- TASK STATEMENT
Reproduce only the top of the records, down to and including the line containing "yang relevan dengan kebutuhan publik.".

- EXTRACTED RECORDS
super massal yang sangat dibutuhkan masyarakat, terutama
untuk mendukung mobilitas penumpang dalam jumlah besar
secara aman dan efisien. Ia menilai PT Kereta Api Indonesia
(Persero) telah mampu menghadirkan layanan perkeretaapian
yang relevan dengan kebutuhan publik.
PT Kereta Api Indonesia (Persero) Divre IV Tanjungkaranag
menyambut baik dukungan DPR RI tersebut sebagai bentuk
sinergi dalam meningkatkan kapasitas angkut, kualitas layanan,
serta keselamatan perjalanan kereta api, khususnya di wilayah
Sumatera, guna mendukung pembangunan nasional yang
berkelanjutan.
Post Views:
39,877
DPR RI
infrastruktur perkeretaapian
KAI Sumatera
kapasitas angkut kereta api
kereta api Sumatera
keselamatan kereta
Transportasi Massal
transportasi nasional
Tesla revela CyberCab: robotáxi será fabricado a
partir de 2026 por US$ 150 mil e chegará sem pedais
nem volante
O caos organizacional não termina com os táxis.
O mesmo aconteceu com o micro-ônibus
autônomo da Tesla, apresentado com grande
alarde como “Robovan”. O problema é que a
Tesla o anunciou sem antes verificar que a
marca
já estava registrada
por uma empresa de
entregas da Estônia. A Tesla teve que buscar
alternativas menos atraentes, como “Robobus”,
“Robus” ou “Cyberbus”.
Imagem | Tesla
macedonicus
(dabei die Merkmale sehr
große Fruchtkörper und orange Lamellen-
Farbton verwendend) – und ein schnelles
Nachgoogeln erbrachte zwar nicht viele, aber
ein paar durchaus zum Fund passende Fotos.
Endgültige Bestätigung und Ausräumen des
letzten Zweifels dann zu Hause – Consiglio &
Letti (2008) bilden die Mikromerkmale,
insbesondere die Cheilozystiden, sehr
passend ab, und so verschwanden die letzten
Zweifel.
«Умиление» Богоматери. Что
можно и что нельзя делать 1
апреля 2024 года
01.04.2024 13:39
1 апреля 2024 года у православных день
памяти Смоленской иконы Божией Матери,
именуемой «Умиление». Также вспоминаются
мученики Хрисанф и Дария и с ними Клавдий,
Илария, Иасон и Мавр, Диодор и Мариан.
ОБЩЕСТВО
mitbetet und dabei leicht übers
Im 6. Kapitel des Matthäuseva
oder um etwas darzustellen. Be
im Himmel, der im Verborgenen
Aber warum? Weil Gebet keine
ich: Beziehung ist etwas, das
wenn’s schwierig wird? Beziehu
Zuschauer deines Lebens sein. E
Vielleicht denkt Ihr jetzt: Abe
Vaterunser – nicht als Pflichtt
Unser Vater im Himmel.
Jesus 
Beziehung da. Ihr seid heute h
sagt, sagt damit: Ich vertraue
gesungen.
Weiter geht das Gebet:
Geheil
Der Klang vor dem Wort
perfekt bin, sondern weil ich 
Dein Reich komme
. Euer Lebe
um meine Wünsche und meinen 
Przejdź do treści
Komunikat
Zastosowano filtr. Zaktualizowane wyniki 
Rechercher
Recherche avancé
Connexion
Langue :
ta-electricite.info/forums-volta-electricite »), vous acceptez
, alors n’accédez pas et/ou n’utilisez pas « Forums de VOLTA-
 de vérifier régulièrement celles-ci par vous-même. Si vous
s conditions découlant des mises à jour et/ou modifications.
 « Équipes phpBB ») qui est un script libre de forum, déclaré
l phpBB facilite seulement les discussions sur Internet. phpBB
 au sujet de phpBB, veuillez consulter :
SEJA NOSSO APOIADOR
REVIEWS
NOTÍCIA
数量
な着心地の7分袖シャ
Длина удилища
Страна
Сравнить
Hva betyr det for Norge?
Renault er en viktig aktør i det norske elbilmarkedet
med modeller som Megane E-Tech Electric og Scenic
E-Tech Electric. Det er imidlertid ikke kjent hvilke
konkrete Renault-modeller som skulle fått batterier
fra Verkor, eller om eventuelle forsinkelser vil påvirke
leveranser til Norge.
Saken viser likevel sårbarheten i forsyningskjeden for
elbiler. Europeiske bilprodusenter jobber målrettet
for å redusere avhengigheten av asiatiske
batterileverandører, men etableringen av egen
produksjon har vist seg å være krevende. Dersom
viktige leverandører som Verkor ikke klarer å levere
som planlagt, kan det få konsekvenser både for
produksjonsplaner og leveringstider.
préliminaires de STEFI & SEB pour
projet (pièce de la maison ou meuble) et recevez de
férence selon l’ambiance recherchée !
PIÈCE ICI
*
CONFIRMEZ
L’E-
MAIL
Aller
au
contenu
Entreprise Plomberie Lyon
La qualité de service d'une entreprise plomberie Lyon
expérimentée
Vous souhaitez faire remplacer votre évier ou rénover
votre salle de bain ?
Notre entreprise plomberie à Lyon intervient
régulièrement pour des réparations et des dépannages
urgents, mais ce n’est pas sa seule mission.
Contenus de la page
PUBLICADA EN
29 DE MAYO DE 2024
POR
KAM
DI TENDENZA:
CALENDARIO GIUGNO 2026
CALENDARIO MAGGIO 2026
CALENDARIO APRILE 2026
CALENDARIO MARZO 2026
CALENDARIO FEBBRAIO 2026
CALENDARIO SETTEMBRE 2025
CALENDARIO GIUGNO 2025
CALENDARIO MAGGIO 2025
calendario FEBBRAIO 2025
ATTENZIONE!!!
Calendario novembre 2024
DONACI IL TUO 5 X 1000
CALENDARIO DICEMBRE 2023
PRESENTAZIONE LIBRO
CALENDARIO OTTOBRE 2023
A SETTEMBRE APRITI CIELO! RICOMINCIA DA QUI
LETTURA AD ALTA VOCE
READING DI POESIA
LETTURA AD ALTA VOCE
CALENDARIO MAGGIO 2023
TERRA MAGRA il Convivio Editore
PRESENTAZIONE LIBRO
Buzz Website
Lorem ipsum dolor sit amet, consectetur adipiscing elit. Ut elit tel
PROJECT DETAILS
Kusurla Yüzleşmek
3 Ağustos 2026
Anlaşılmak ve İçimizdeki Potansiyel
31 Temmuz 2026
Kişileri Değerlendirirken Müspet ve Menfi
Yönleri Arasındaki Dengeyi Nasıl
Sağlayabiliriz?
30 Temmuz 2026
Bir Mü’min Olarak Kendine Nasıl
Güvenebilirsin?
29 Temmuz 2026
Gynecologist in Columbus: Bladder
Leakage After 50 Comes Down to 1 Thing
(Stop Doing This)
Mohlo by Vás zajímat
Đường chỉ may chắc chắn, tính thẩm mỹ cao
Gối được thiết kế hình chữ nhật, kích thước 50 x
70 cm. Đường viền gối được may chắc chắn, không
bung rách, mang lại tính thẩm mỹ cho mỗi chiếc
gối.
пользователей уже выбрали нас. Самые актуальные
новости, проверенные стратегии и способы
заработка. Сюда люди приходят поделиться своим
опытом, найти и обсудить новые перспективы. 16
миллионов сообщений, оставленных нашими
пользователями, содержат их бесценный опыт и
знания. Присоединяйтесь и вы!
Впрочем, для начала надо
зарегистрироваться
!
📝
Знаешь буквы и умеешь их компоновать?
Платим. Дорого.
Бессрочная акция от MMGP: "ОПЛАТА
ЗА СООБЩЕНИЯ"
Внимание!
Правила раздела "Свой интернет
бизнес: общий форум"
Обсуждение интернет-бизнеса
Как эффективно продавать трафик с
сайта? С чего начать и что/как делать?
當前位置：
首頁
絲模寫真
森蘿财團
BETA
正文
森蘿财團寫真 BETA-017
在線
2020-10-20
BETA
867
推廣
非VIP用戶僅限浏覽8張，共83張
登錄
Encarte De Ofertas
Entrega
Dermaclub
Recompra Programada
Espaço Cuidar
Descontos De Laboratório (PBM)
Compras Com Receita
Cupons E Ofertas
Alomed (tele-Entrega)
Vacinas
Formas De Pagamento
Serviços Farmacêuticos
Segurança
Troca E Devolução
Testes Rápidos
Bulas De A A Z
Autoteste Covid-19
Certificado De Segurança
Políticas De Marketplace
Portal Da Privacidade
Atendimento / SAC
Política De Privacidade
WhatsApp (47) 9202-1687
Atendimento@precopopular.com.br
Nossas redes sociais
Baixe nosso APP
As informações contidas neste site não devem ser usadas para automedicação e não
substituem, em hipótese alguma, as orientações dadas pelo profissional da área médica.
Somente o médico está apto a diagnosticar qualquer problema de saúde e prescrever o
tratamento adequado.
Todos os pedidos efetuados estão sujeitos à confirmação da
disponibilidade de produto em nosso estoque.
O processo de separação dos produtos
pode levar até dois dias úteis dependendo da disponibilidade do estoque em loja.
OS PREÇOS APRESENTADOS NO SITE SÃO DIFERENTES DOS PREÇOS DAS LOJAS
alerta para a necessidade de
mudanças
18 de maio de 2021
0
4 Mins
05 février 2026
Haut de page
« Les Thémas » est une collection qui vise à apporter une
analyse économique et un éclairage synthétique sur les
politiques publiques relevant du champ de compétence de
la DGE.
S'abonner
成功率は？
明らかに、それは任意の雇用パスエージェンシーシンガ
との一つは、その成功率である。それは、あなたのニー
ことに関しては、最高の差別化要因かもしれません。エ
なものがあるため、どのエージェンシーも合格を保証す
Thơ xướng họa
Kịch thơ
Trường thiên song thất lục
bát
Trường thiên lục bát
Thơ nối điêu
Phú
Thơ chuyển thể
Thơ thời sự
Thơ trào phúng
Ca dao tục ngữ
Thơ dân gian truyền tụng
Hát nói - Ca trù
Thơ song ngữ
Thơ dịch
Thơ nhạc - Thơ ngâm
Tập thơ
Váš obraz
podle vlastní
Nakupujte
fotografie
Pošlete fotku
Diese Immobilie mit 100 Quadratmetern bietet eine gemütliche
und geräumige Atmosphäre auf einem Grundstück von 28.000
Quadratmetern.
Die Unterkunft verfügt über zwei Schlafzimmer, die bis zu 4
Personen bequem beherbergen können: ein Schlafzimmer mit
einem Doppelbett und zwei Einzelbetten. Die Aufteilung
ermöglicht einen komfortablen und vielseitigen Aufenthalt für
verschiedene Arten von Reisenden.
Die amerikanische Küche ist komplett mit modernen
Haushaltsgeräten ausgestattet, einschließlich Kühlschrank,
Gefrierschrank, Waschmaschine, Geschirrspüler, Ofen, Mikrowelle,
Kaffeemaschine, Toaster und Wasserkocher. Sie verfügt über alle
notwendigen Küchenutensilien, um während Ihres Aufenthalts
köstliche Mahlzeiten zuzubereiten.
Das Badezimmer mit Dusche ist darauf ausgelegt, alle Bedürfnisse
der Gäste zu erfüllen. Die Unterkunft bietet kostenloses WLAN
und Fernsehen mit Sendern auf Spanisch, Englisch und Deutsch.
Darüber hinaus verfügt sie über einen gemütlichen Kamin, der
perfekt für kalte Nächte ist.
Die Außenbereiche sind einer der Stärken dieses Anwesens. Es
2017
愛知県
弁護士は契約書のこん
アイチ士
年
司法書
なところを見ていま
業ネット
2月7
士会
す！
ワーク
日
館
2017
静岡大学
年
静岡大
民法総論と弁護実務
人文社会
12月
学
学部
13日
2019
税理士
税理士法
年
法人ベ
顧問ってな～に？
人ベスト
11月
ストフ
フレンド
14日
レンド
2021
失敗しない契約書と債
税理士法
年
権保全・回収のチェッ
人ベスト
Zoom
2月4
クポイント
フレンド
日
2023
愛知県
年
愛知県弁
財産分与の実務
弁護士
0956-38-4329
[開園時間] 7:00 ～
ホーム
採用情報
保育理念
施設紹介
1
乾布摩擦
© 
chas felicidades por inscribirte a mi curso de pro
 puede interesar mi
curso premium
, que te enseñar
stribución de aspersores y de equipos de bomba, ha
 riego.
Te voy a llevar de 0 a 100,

- SOLUTION FOR THIS EXERCISE
super massal yang sangat dibutuhkan masyarakat, terutama
untuk mendukung mobilitas penumpang dalam jumlah besar
secara aman dan efisien. Ia menilai PT Kereta Api Indonesia
(Persero) telah mampu menghadirkan layanan perkeretaapian
yang relevan dengan kebutuhan publik.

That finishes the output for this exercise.